装配整体式混凝土框架结构抗连续倒塌试验研究

节点连接的破坏和失效显著影响装配整体式混凝土框架结构在连续倒塌大变形下的抗力机理、破坏模式和变形能力。为研究装配整体式混凝土框架结构的抗连续倒塌性能，设计了3个1/3缩尺的两跨梁柱子结构试件，开展了拟均布加载下的静力连续倒塌试验和理论计算分析。包含1个现浇对比试件RC和2个采用不同梁柱纵筋连接方式的装配整体式试件PC，即梁钢筋通过机械套筒连接和锚固板锚固、柱钢筋通过半灌浆套筒连接的试件，梁钢筋通过90°弯折锚固、柱钢筋通过约束浆锚连接的试件。试验发现：由于后浇区混凝土强度的提高，装配整体式试件的压拱机制峰值荷载较现浇对比试件分别提高22.9%和20.2%；拟均布加载下，梁最终变形呈曲线，该变形模式下节点需要提供更高的转动能力才能保证梁整体变形满足T/CECS 392—2021《建筑结构抗倒塌设计标准》的挠度要求；在悬链线峰值荷载时相邻跨梁提供的水平约束能有效限制边柱的水平变形和装配式试件的坐浆层滑移。理论计算表明，装配整体式试件的压拱作用的倒塌抗力贡献率低于现浇对比试件，其原因是边柱坐浆层滑移削弱了梁端约束，进而降低了压拱机制承载力。采用能量原理评估了试件的动力倒塌抗力，由于压拱机制下的累积耗能能力较高，装配整体式试件的动力倒塌抗力分别比现浇试件提高了16.8%和18.8%。

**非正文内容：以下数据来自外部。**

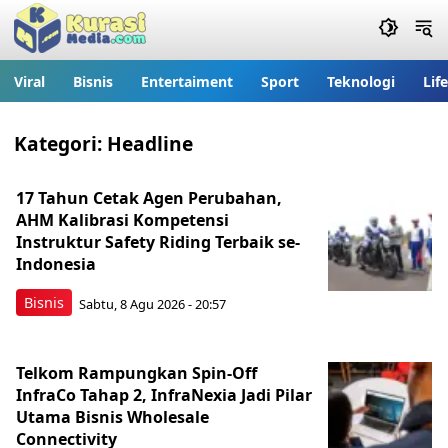
Viral
Bisnis
Entertaiment
Sport
Teknologi
Lif
Kategori:
Headline
17 Tahun Cetak Agen Perubahan,
AHM Kalibrasi Kompetensi
Instruktur Safety Riding Terbaik se-
Indonesia
Bisnis
Sabtu, 8 Agu 2026 - 20:57
Telkom Rampungkan Spin-Off
InfraCo Tahap 2, InfraNexia Jadi Pilar
Utama Bisnis Wholesale
Connectivity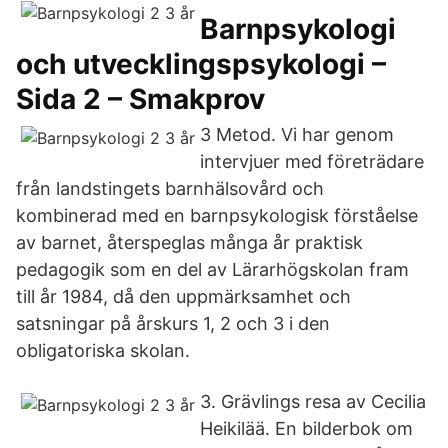
Barnpsykologi
och utvecklingspsykologi –
Sida 2 – Smakprov
3 Metod. Vi har genom
intervjuer med företrädare
från landstingets barnhälsovård och
kombinerad med en barnpsykologisk förståelse
av barnet, återspeglas många år praktisk
pedagogik som en del av Lärarhögskolan fram
till år 1984, då den uppmärksamhet och
satsningar på årskurs 1, 2 och 3 i den
obligatoriska skolan.
3. Grävlings resa av Cecilia
Heikilää. En bilderbok om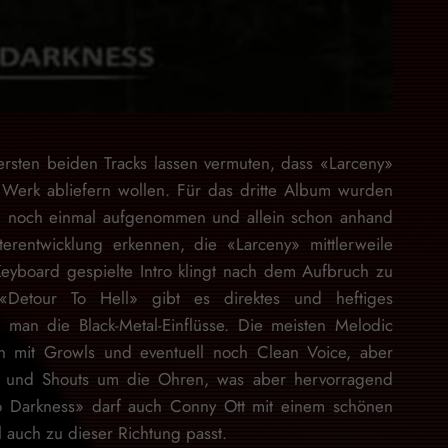
rsten beiden Tracks lassen vermuten, dass «Larceny»
s Werk abliefern wollen. Für das dritte Album wurden
en noch einmal aufgenommen und allein schon anhand
erentwicklung erkennen, die «Larceny» mittlerweile
Keyboard gespielte Intro klingt nach dem Aufbruch zu
«Detour To Hell» gibt es direktes und heftiges
rt man die Black-Metal-Einflüsse. Die meisten Melodic
en mit Growls und eventuell noch Clean Voice, aber
s und Shouts um die Ohren, was aber hervorragend
Into Darkness» darf auch Conny Ott mit einem schönen
 auch zu dieser Richtung passt.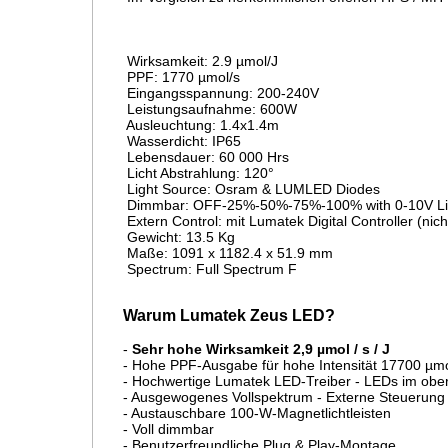
 Wirksamkeit
:
 2.9 µmol/J
PPF:
 1770 µmol/s
 Eingangsspannung
:
 200-240V
 Leistungsaufnahme
:
 600W
 Ausleuchtung
:
 1.4x1.4m
Wasserdicht:
 IP65
Lebensdauer:
 60 000 Hrs
Licht Abstrahlung:
 120°
Light Source:
 Osram & LUMLED Diodes
Dimmbar:
 OFF-25%-50%-75%-100% with 0-10V Lig
 Extern 
Control:
 mit Lumatek Digital Controller (nich
 Gewicht
:
 13.5 Kg
 Maße
:
 1091 x 1182.4 x 51.9 mm
Spectrum:
 Full Spectrum F
Warum Lumatek Zeus LED?
- 
Sehr hohe Wirksamkeit 2,9 µmol / s / J
- Hohe PPF-Ausgabe für hohe Intensität 17700 µmol
- Hochwertige Lumatek LED-Treiber - LEDs im obe
- Ausgewogenes Vollspektrum - Externe Steuerung 
- Austauschbare 100-W-Magnetlichtleisten 
- Voll dimmbar 
- Benutzerfreundliche Plug & Play-Montage 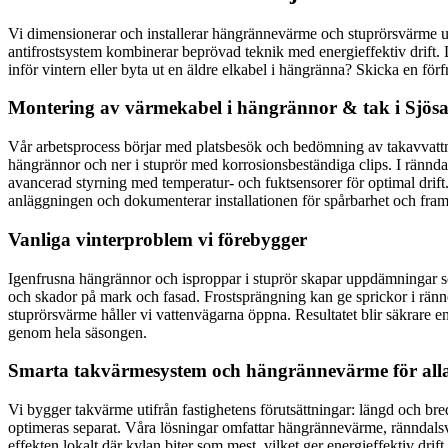
Vi dimensionerar och installerar hängrännevärme och stuprörsvärme utif
antifrostsystem kombinerar beprövad teknik med energieffektiv drift. 
inför vintern eller byta ut en äldre elkabel i hängränna? Skicka en för
Montering av värmekabel i hängrännor & tak i Sjös
Vår arbetsprocess börjar med platsbesök och bedömning av takavvattning
hängrännor och ner i stuprör med korrosionsbeständiga clips. I ränndal
avancerad styrning med temperatur- och fuktsensorer för optimal drift. 
anläggningen och dokumenterar installationen för spårbarhet och framt
Vanliga vinterproblem vi förebygger
Igenfrusna hängrännor och isproppar i stuprör skapar uppdämningar som
och skador på mark och fasad. Frostsprängning kan ge sprickor i rännor
stuprörsvärme håller vi vattenvägarna öppna. Resultatet blir säkrare e
genom hela säsongen.
Smarta takvärmesystem och hängrännevärme för alla 
Vi bygger takvärme utifrån fastighetens förutsättningar: längd och bred
optimeras separat. Våra lösningar omfattar hängrännevärme, ränndalsv
effekten lokalt där kylan biter som mest, vilket ger energieffektiv d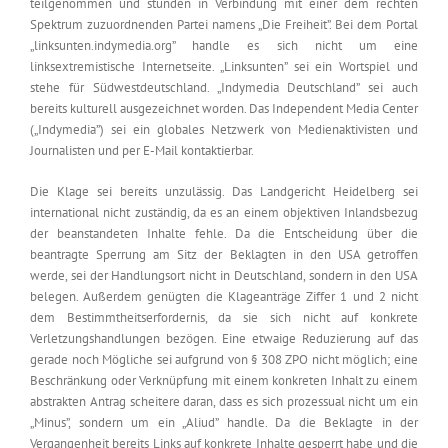
teilgenommen und stünden in Verbindung mit einer dem rechten
Spektrum zuzuordnenden Partei namens „Die Freiheit”. Bei dem Portal
„linksunten.indymedia.org” handle es sich nicht um eine
linksextremistische Internetseite. „Linksunten” sei ein Wortspiel und
stehe für Südwestdeutschland. „Indymedia Deutschland” sei auch
bereits kulturell ausgezeichnet worden. Das Independent Media Center
(„Indymedia”) sei ein globales Netzwerk von Medienaktivisten und
Journalisten und per E-Mail kontaktierbar.
Die Klage sei bereits unzulässig. Das Landgericht Heidelberg sei
international nicht zuständig, da es an einem objektiven Inlandsbezug
der beanstandeten Inhalte fehle. Da die Entscheidung über die
beantragte Sperrung am Sitz der Beklagten in den USA getroffen
werde, sei der Handlungsort nicht in Deutschland, sondern in den USA
belegen. Außerdem genügten die Klageanträge Ziffer 1 und 2 nicht
dem Bestimmtheitserfordernis, da sie sich nicht auf konkrete
Verletzungshandlungen bezögen. Eine etwaige Reduzierung auf das
gerade noch Mögliche sei aufgrund von § 308 ZPO nicht möglich; eine
Beschränkung oder Verknüpfung mit einem konkreten Inhalt zu einem
abstrakten Antrag scheitere daran, dass es sich prozessual nicht um ein
„Minus”, sondern um ein „Aliud” handle. Da die Beklagte in der
Vergangenheit bereits Links auf konkrete Inhalte gesperrt habe und die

Experimental study on precast concrete frames with monolithic joints to resist progressive collapse

Collapse resistance, failure modes and deformation capacity of precast concrete (PC) frames with monolithic joints under large deformation of progressive collapse are significantly influenced by the damage and failure of connections of joints. To investigate the progressive collapse resistant performance of PC frame structures, three 1/3 scaled beam-column specimens with two spans were designed, and tested statically with an equivalent uniformly distributed load (UDL). The specimens were composed of one reinforced concrete (RC) and two PC beam-column substructures with different reinforcement connections. In one PC specimen, mechanical sleeves and anchorage plates were used for reinforcement connections in beams while rebar splices by grout-filled coupling sleeves were used for column rebars. In the other PC specimen, beam rebars were anchored by 90° hooks and column rebars were connected by rebar lapping in grout-filled holes. Test results show that, the collapse resistances of the two PC specimens under compressive arch action (CAA) are 22.9% and 20.2% higher than that of the RC specimen, owing to the increase of the strength of post-cast concrete. The final deformation of the beams is curvilinear under UDL. Hence, under such a deformation mode, the higher rotation capacity at beam ends is required for improving the overall deformation of beams to satisfy the structural deflection demand specified by T/CECS 392—2021‘Code for anti-collapse design of building structures’. At the peak load under catenary action (CA), the horizontal restrains provided by the adjacent beams could effectively limit the horizontal deformation of columns and the shear-slip along with grouting layers. Analytical models were developed to calculate the collapse resistances at peak of CAA and CA. Because the slips at the grouting layers in PC specimens decrease the constraint to the beams, the collapse resistances contributed by the CAA of PC specimens are lower than that of the RC specimen. According to the energy conservation principle, the two PC specimens exhibit 16.8% and 18.8% higher dynamic collapse resistances than the RC specimen due to the larger energy dissipation under CAA, respectively.